Brief
Copy out every line of the records below word for word, omitting the pictures from your answer.

Input material
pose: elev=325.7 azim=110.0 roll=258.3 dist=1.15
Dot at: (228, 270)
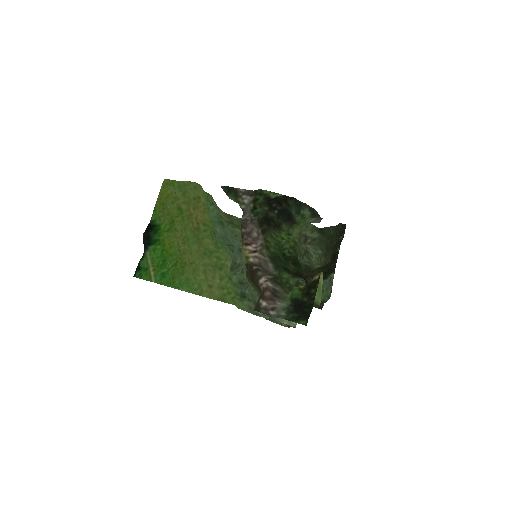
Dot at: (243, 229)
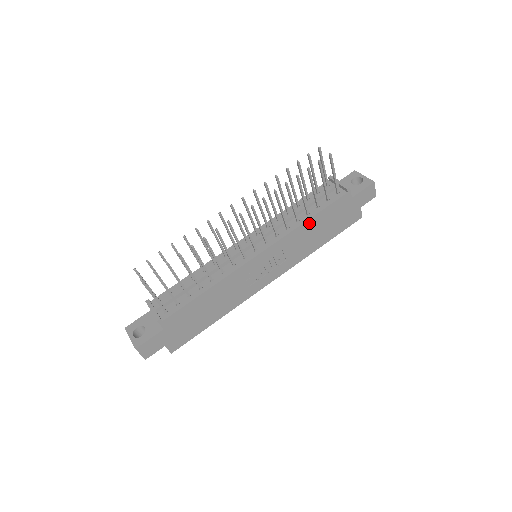
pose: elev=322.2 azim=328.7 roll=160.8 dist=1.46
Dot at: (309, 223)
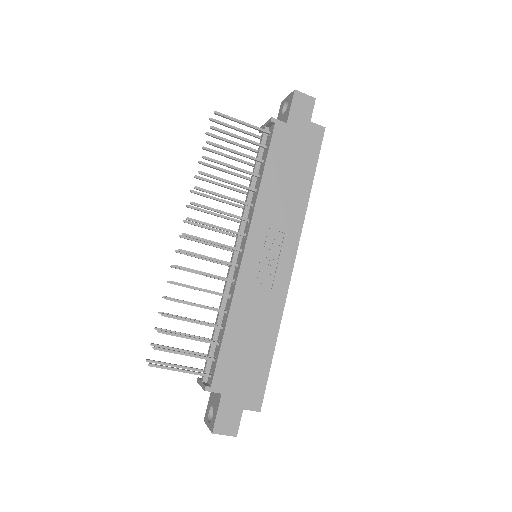
Dot at: (266, 182)
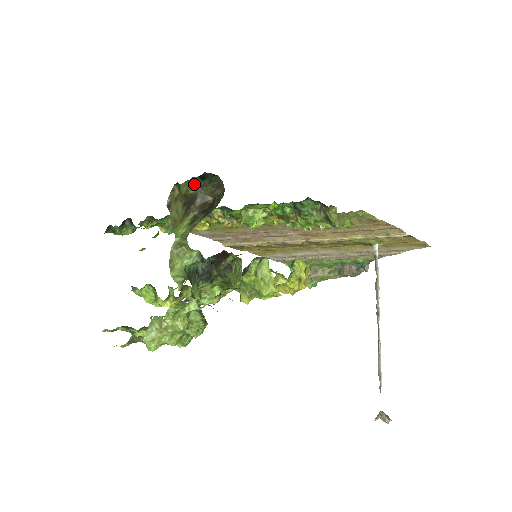
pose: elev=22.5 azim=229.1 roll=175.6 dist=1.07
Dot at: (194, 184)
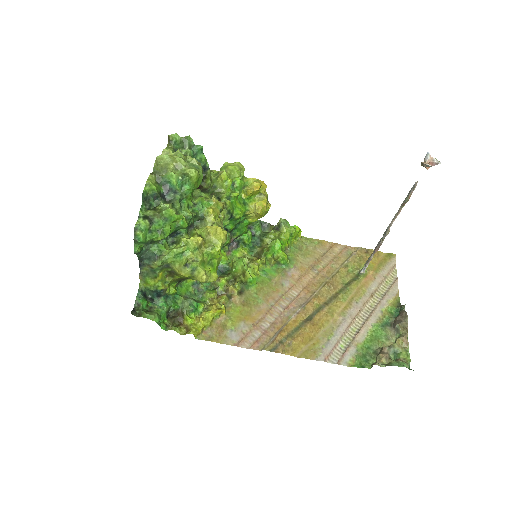
Dot at: occluded
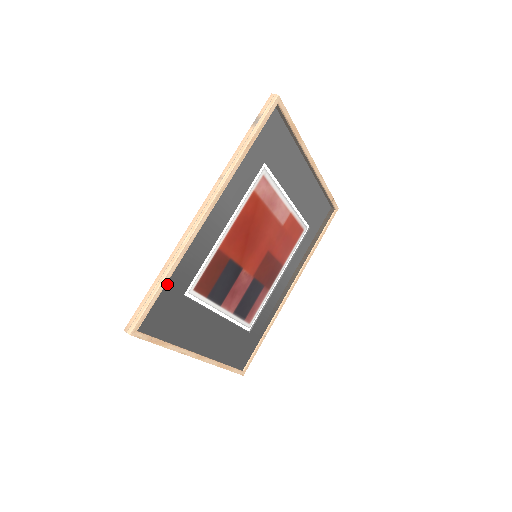
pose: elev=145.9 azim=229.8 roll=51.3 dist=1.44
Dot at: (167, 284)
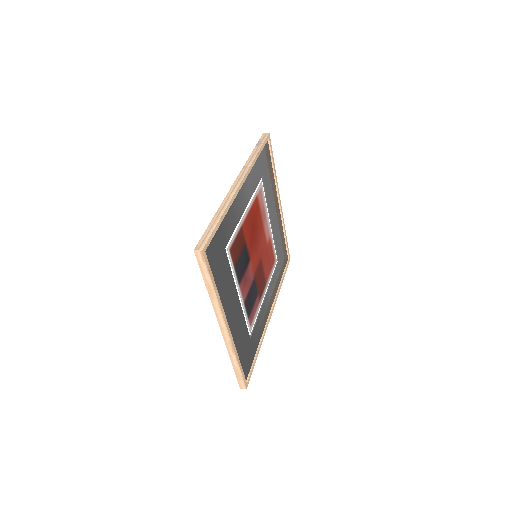
Dot at: (220, 225)
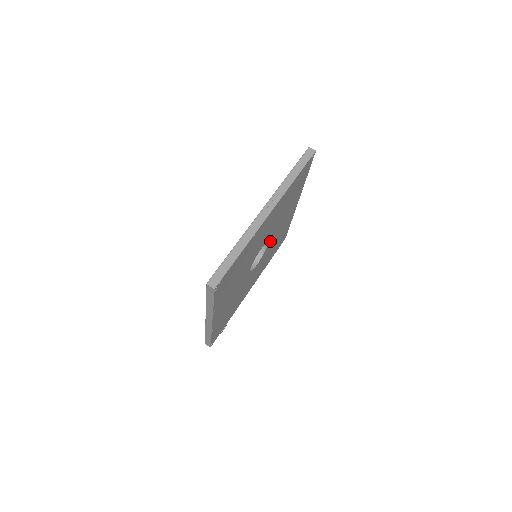
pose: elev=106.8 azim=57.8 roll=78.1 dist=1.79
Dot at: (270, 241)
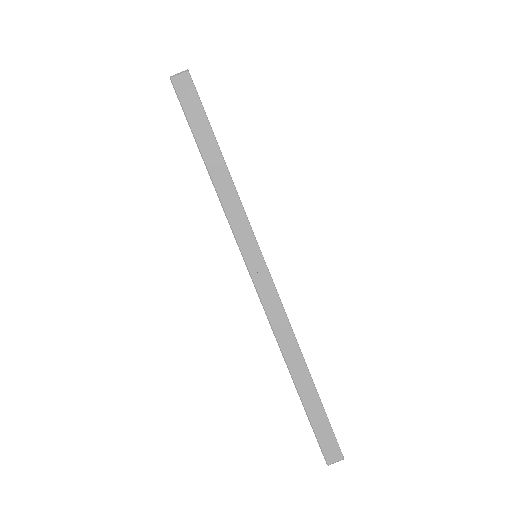
Dot at: occluded
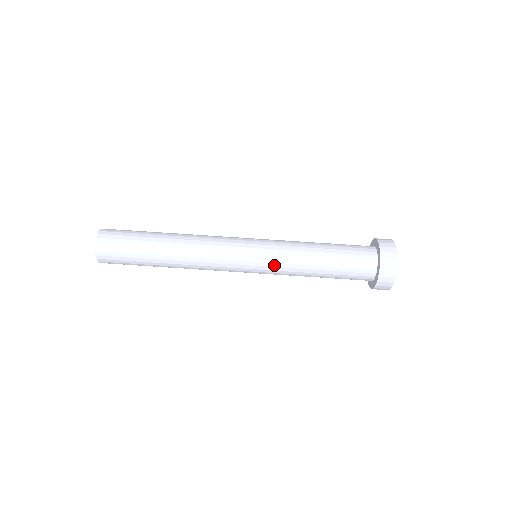
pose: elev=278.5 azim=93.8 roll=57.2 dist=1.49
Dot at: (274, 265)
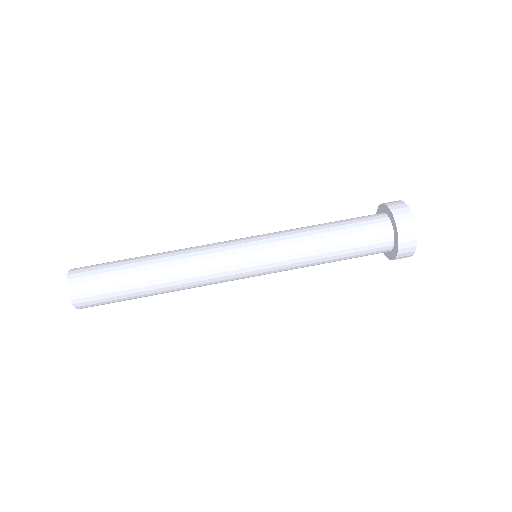
Dot at: (281, 267)
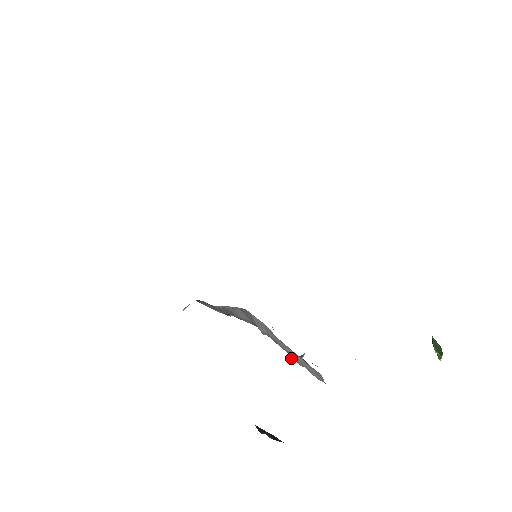
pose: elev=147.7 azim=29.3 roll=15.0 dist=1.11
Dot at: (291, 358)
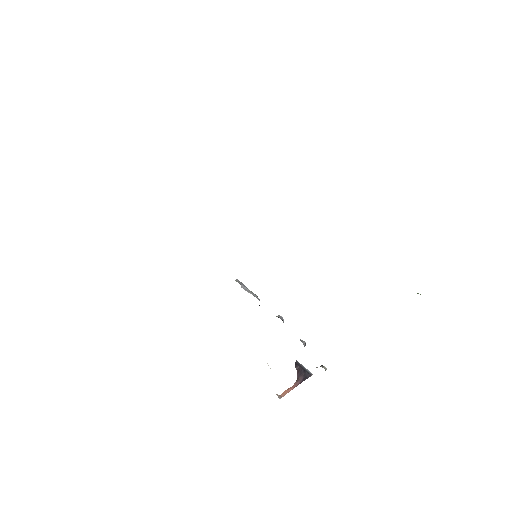
Dot at: occluded
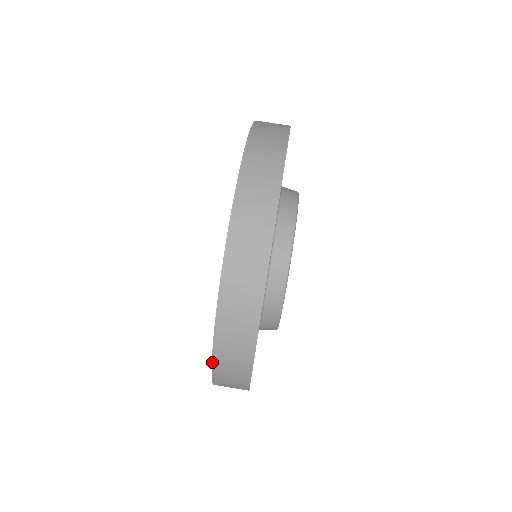
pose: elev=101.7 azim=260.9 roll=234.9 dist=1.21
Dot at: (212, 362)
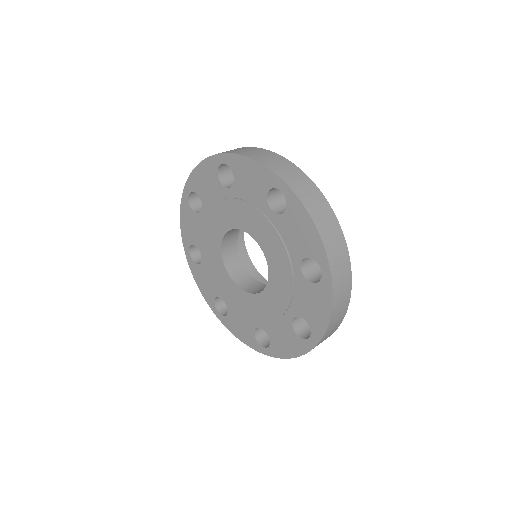
Dot at: (248, 157)
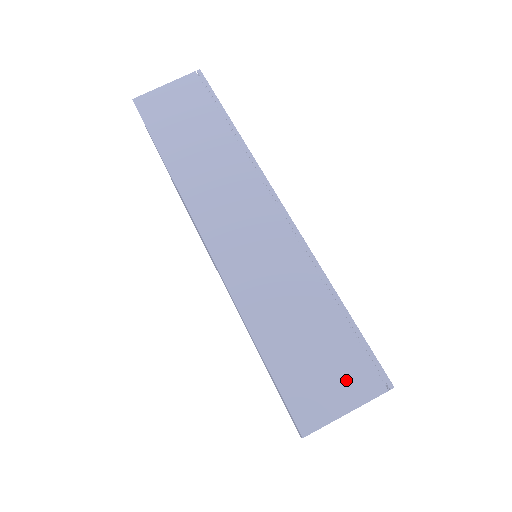
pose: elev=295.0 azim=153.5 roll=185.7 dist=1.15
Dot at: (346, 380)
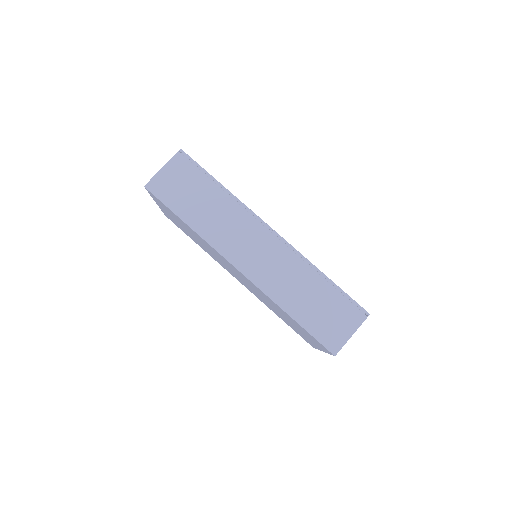
Dot at: (346, 320)
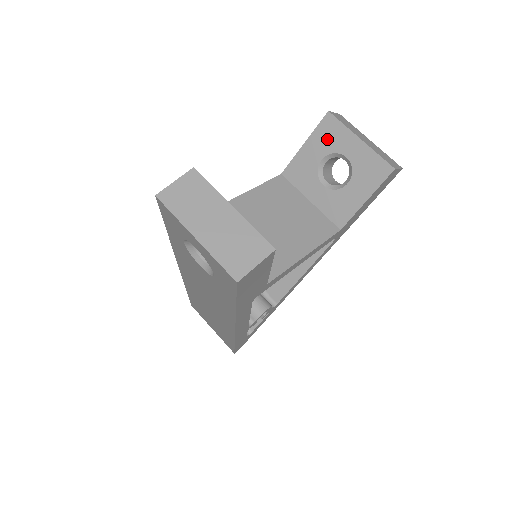
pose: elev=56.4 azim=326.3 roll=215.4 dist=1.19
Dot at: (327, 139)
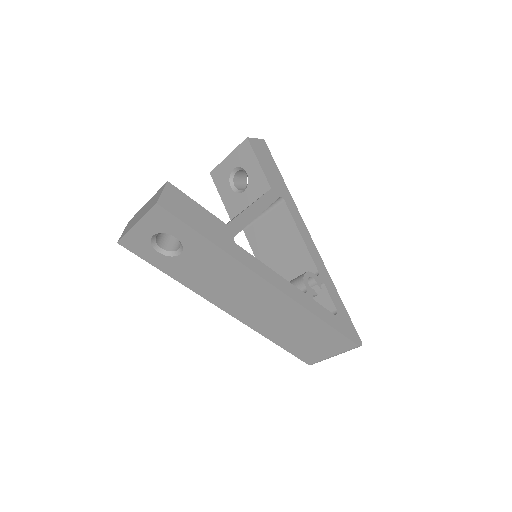
Dot at: (222, 179)
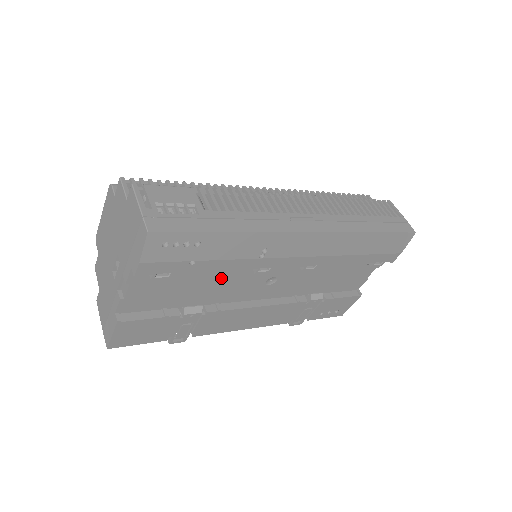
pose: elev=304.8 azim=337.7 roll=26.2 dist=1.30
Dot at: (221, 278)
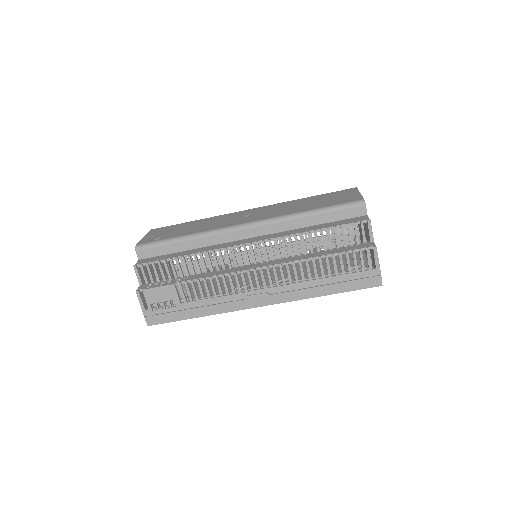
Dot at: occluded
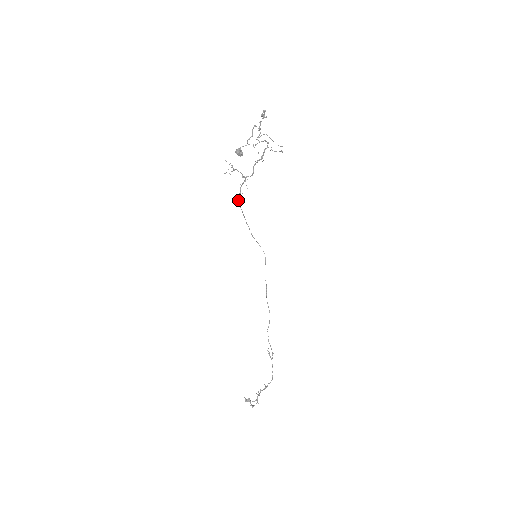
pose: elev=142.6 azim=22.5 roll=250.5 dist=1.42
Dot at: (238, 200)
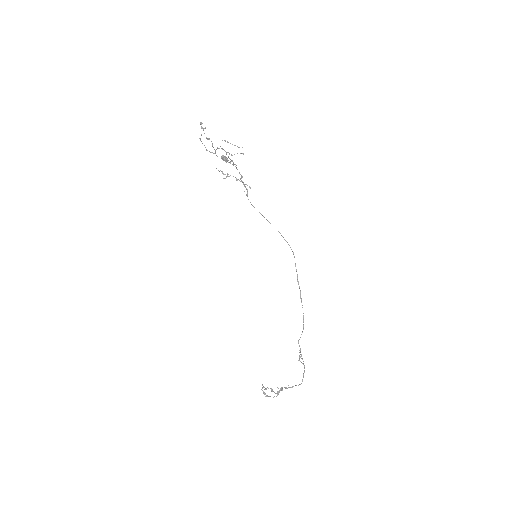
Dot at: occluded
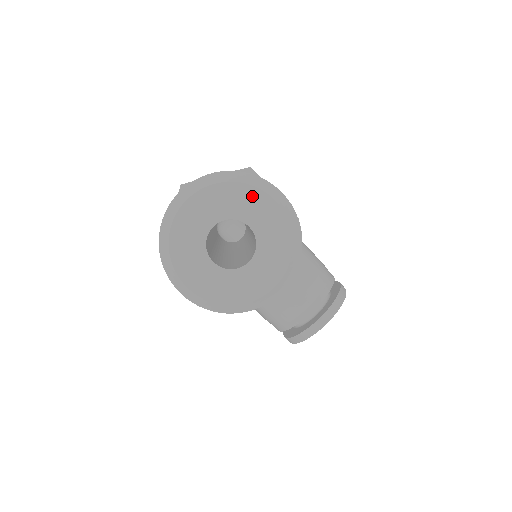
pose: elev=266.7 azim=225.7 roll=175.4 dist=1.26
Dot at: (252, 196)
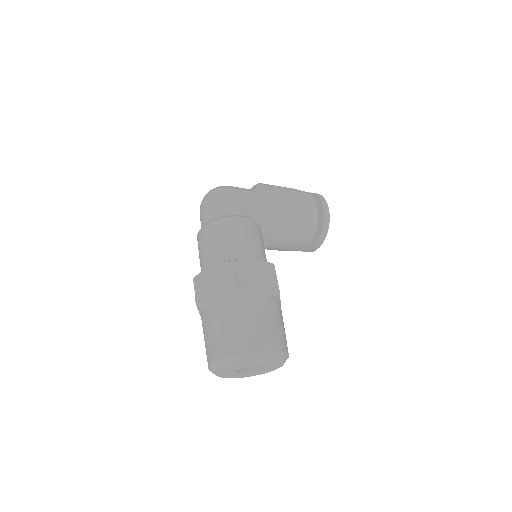
Dot at: (252, 362)
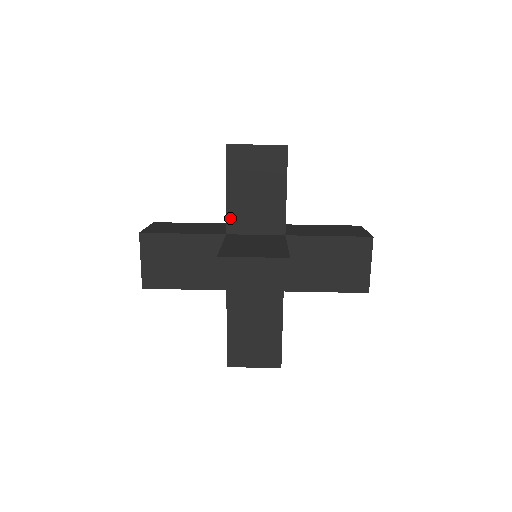
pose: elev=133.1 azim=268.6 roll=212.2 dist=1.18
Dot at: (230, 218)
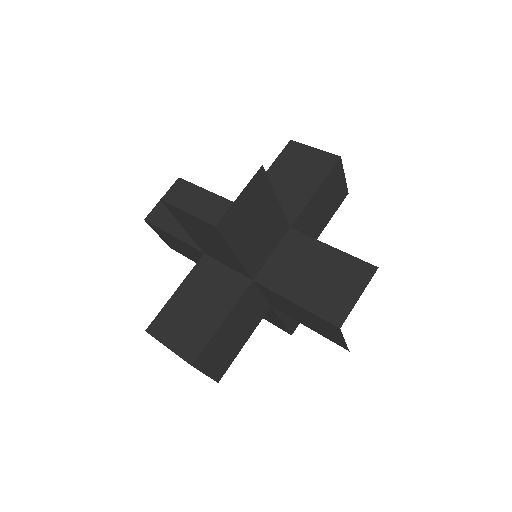
Dot at: (200, 246)
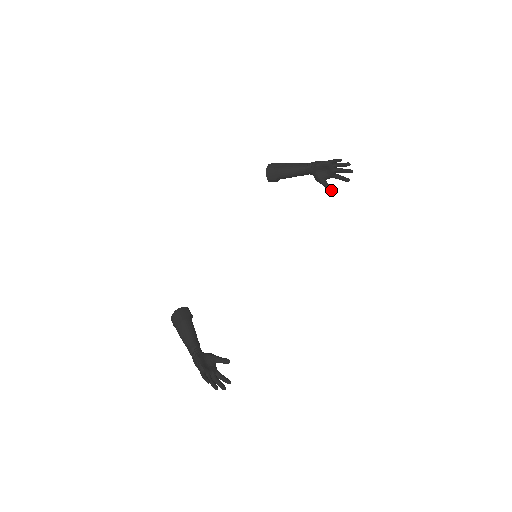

Task response
pose: elev=325.7 azim=110.0 roll=258.3 dist=1.15
Dot at: (228, 270)
Dot at: (243, 229)
pose: elev=322.2 azim=328.7 roll=160.8 dist=1.46
Dot at: (309, 223)
Dot at: (266, 182)
pose: elev=22.5 azim=229.1 roll=175.6 dist=1.07
Dot at: (194, 184)
Dot at: occluded
pose: elev=145.9 azim=229.8 roll=51.3 dist=1.44
Dot at: (167, 284)
Dot at: (220, 225)
pose: elev=106.8 azim=57.8 roll=78.1 dist=1.79
Dot at: (270, 241)
Dot at: occluded
pose: elev=278.5 azim=93.8 roll=57.2 dist=1.49
Dot at: (274, 265)
Dot at: (281, 267)
pose: elev=147.7 azim=29.3 roll=15.0 dist=1.11
Dot at: (291, 358)
Dot at: occluded
pose: elev=101.7 azim=260.9 roll=234.9 dist=1.21
Dot at: (212, 362)
Dot at: (248, 157)
pose: elev=295.0 azim=153.5 roll=185.7 dist=1.15
Dot at: (346, 380)
Dot at: (346, 320)
pose: elev=56.4 azim=326.3 roll=215.4 dist=1.19
Dot at: (327, 139)
Dot at: (222, 179)
pose: elev=304.8 azim=337.7 roll=26.2 dist=1.30
Dot at: (221, 278)
Dot at: occluded
pose: elev=142.6 azim=22.5 roll=250.5 dist=1.42
Dot at: (238, 200)
Dot at: occluded
pose: elev=266.7 azim=225.7 roll=175.4 dist=1.26
Dot at: (252, 196)
Dot at: (252, 362)
pose: elev=133.1 azim=268.6 roll=212.2 dist=1.18
Dot at: (230, 218)
Dot at: (200, 246)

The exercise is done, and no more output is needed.